Before slurping down the pho I had purchased from a street food vendor, I inspected the almost translucent meatballs mixed in with the soup. Was it pork, beef, chicken or something else? I couldn’t tell. All I know is three days later I was trying to mime throwing up to a Thai nurse.
I told myself I would never eat pad thai or massaman curry again.
Thai Vegan, however, allowed me to turn over a new kaffir lime leaf.
The menu was crammed with the same classic dishes I had sworn to avoid, but obviously without any meat. I ordered the vegetable dumplings and the massaman tofu curry, while Alejandra opted for the fresh vegetable tofu roll and the pad thai with tofu.

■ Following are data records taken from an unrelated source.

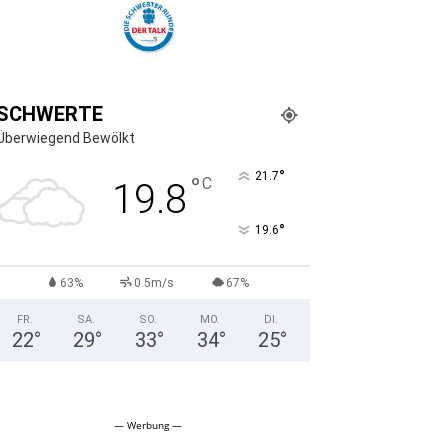
SCHWERTE
Überwiegend Bewölkt
°
21.7
°
C
19.8
°
19.6
63%
0.5m/s
67%
FR.
SA.
SO.
MO.
DI.
22
°
29
°
33
°
34
°
25
°
— Werbung —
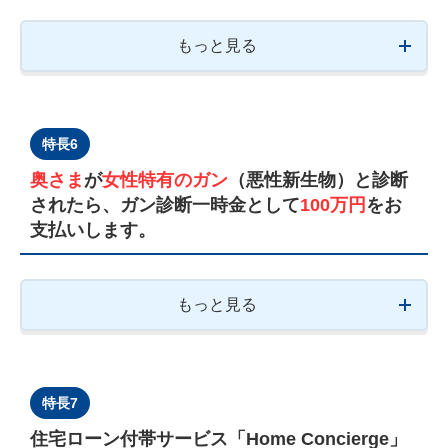
もっと見る
特長6
奥さま
が
女性特有のガン
（悪性新生物）と診断
されたら、ガン診断一時金として
100万円
をお
支払いします。
もっと見る
特長7
住宅ローン付帯サービス「Home Concierge」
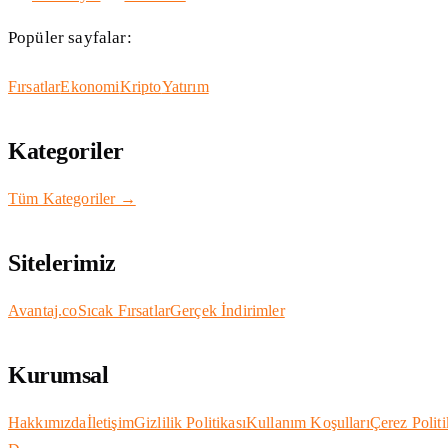
Popüler sayfalar:
Fırsatlar
Ekonomi
Kripto
Yatırım
Kategoriler
Tüm Kategoriler →
Sitelerimiz
Avantaj.co
Sıcak Fırsatlar
Gerçek İndirimler
Kurumsal
Hakkımızda
İletişim
Gizlilik Politikası
Kullanım Koşulları
Çerez Politi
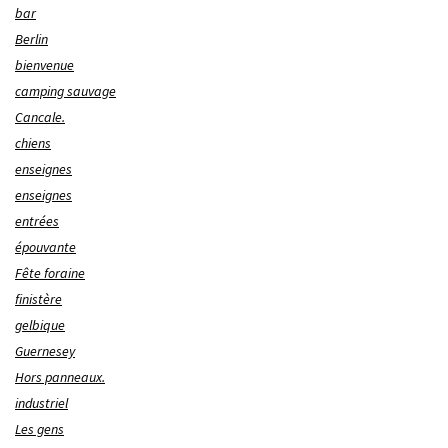
bar
Berlin
bienvenue
camping sauvage
Cancale.
chiens
enseignes
enseignes
entrées
épouvante
Fête foraine
finistère
gelbique
Guernesey
Hors panneaux.
industriel
Les gens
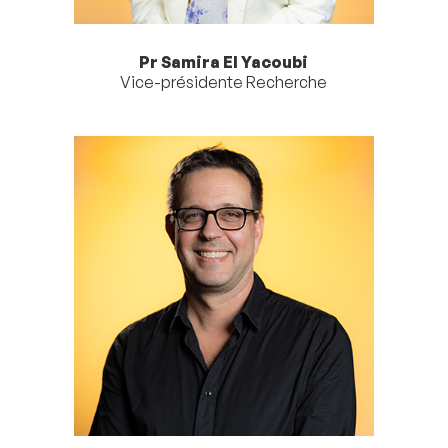
Pr Samira El Yacoubi
Vice-présidente Recherche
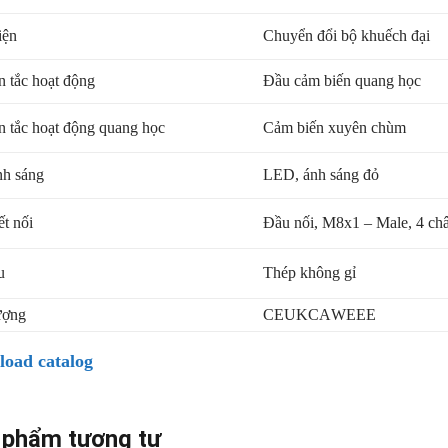
iện
Chuyển đổi bộ khuếch đại
 tắc hoạt động
Đầu cảm biến quang học
 tắc hoạt động quang học
Cảm biến xuyên chùm
nh sáng
LED, ánh sáng đỏ
ết nối
Đầu nối, M8x1 – Male, 4 ch
u
Thép không gỉ
ượng
CE
UKCA
WEEE
oad catalog
 phẩm tương tự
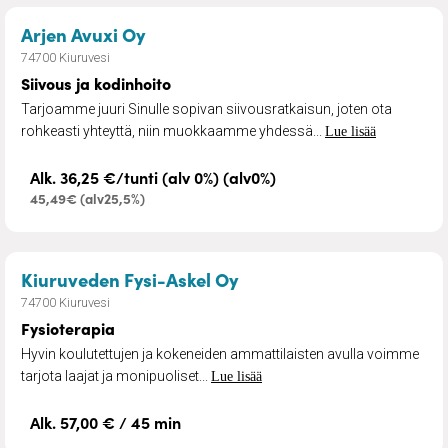
– Siivous ja kodinhoito
Arjen Avuxi Oy
74700 Kiuruvesi
Siivous ja kodinhoito
Tarjoamme juuri Sinulle sopivan siivousratkaisun, joten ota
rohkeasti yhteyttä, niin muokkaamme yhdessä...
Lue lisää
Alk. 36,25 €/tunti (alv 0%) (alv0%)
45,49€ (alv25,5%)
– Fysioterapia
Kiuruveden Fysi-Askel Oy
74700 Kiuruvesi
Fysioterapia
Hyvin koulutettujen ja kokeneiden ammattilaisten avulla voimme
tarjota laajat ja monipuoliset...
Lue lisää
Alk. 57,00 € / 45 min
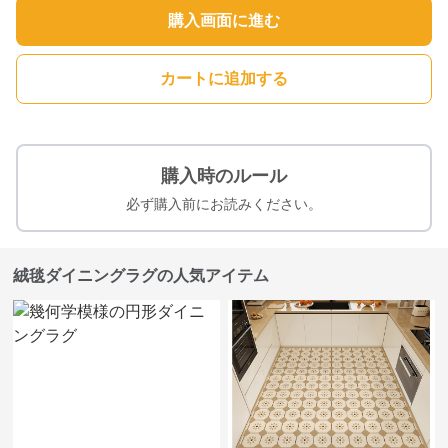
購入画面に進む
カートに追加する
購入時のルール
必ず購入前にお読みください。
絨毯ダイニングラグの人気アイテム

We sat on low wooden chairs among potted plants and Buddha statues, and our food arrived almost instantly.
From the first mouthful of soft, chewy dumpling I knew my fears of a trip to Ronald Reagan were unfounded.
Thai Vegan reminded me why Thai cooking is among the most revered cuisines. The massaman curry brought together sweet coconut milk, spicy curry paste and the umami in the peanuts and tofu for a multilayered flavor combination. I was left desperately scraping the bowl for remnants and resorted to mopping up what was left with my side of sticky rice.
Unlike the smaller vegan dishes I’ve eaten at Bruin Plate, at no point in the meal did I feel that meat was missing or that having a non-vegan product would enhance any of the dishes. In fact, the gelatinous tofu and the crunchy consistency of the kabocha squash in the curry made me feel that throwing some stringy meat into the concoction would spoil the dish.
The pad thai tasted identical to the street food dish I had eaten almost daily on my journey around Thailand. Its familiar sloppiness and sweetness transported me back to the bustling streets of Bangkok, where I was greeted by the shouts of eager, smiling street vendors selling a mountain of pad thai for $1.50. If only the dish was as cheap at Thai Vegan, but $8 felt reasonable for the quantity, which was just as big.
My only reservations were the vegetable tofu roll which, although refreshing, lacked flavor, and the size of the restaurant, which seats 20 eaters maximum.
It’s tragic that Thai Vegan feels like an unnoticed, hidden gem. If the restaurant were bigger and more attractive from the outside, it might draw in larger vegan crowds and even the odd meat-eating straggler like me, cautious to try something new.